Amy: Yes. I discovered this painting at the Whitney. It was an exhibition of contemporary young painters and it, in fact, referenced the Lucas Cranach the Elder from 1630. When I put them side by side I thought, this is exactly pattern recognition. If we had two unsolved crimes and you put the facts side by side, how do you link them together?

Dan: You anticipated my question, which is how is pattern recognition valuable in our day-to-day lives?

“When we see patterns and deviations from patterns we need to be able to articulate, this is what I saw yesterday, this is what I see now. We need an explanation for why it changed.”

Amy: Think about teachers, about parents. If a teacher writes a note home or sends an email, your son was acting strangely today, what does “strangely” mean? How does it deviate from the behavior of yesterday? Was he laughing too much, was he crying, did he look sick, was he withdrawn? When we see patterns and deviations from patterns we need to be able to articulate, this is what I saw yesterday, this is what I see now. We need an explanation for why it changed.

Think about nurses that are looking at an illness every day. The patient looked this way yesterday but looks different today — they have to be able to articulate it. Pattern recognition is very important. It also helps us in prioritizing information. Well, I’ve seen this pattern before and if it’s the same pattern then we can expect this to happen.

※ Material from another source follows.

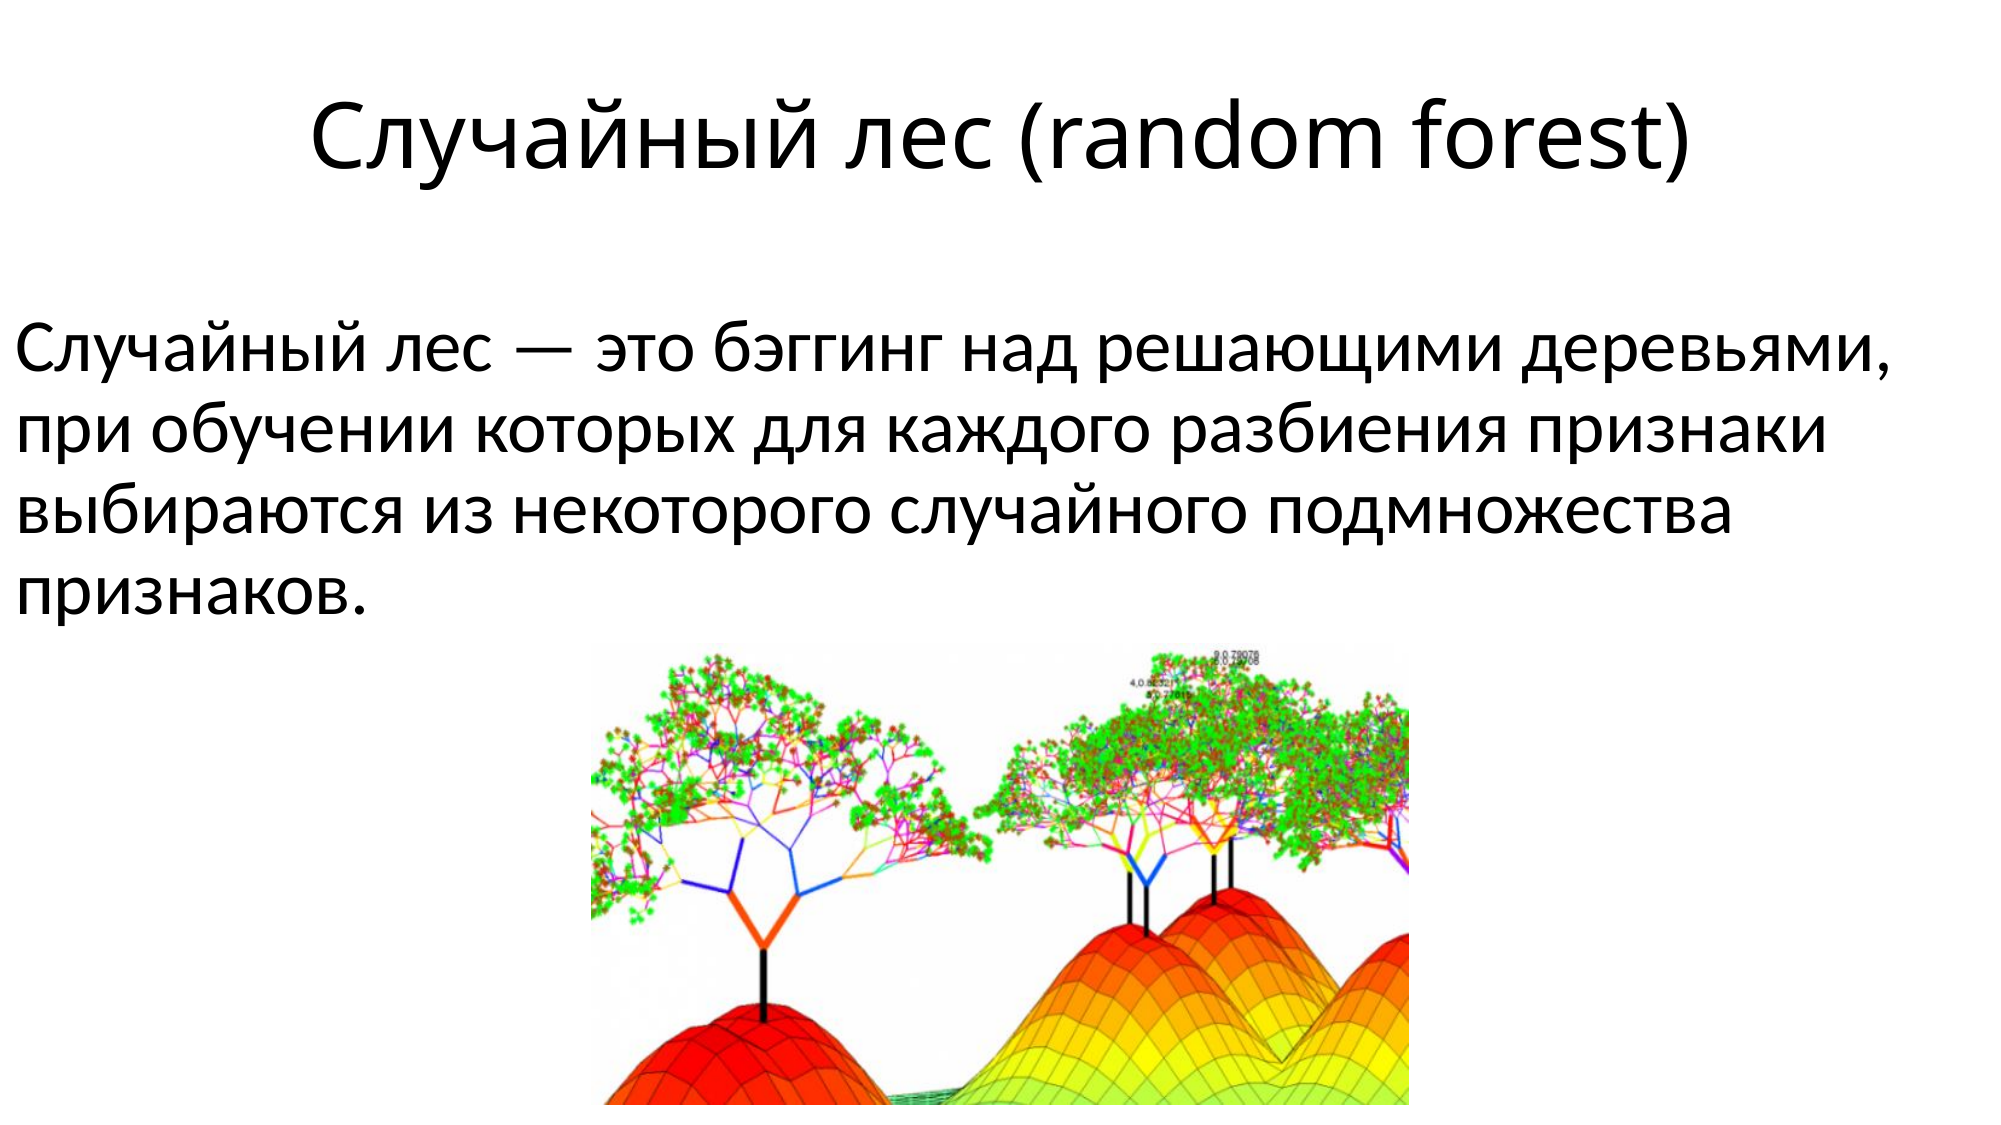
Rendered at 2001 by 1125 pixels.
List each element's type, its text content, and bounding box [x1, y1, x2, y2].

Dan: If you hadn’t explicitly given me this exercise I would have said they’re totally different.

Amy: And look what you came up with.

Dan: My takeaway, personally, is just being intentional, stopping and looking. How long does the average museum visitor look at a work of art?

Amy: They’ll usually spend about 10 to 15 seconds reading the label, and anywhere from three to eight seconds looking at the work of art.

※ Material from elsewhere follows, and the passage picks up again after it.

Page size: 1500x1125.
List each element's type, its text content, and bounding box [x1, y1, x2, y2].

Dan: Three to eight seconds? That’s incredible.

Dan: Is Visual Intelligence a book that parents could use?

Amy: When I realized that there was a much broader applicability of these skills to the wider world, parenting really topped the list. As a parent, it’s not so much what my son says to me, it’s what I see him doing: his actions, how he speaks to his friends, his body language. It is very valuable for parents to think about what they’re observing and especially to think about how they communicate with their children based on their observations.

Dan: If you’re a leader or a manager, someone who is typically doing a gazillion things at once and racing through the day, how could this help?

Amy: Managers and leaders are charged with articulating vision and strategy for their team, for their company. So, the takeaways for managers and leaders are to really think about how they communicate: writing, speaking, email, text and the choice of words is so important. Leaders and managers are delegating, evaluating, mentoring, observing. I think these skills are really paramount for a good leader.

Dan: Tell me about the four A’s that are in your book, this very systematic approach to looking.

Amy: In every new situation, you do four things whether you realize it or not. First you assess your situation. You have to decide what do. Then you analyze it. You say what’s important. What do I need to know, what don’t I need to know? You prioritize your information. Then you articulate it. You write an email, a report, you speak to someone on the phone, you articulate what it is that you noticed and then you act and make a decision based on your observations and your perceptions. If we break it down, does our articulation match what we’ve analyzed and what we’ve assessed? How do our inferences go from the information that we have?

Dan: Fascinating. If you could give folks one thing to do tomorrow to get a little bit better at visual perception, what would you have people do?

Amy: Wherever they’re going from point A to point B, I want them to consciously notice something that they haven’t noticed before and tell someone about it. Communicate an observation that you’ve never made before.

Dan: I’m doing it. Even though I work nearby — I have a 22 step commute from my house — I will actually leave my house and go somewhere, just so I can tell people something I’ve observed.

This conversation has been edited and condensed.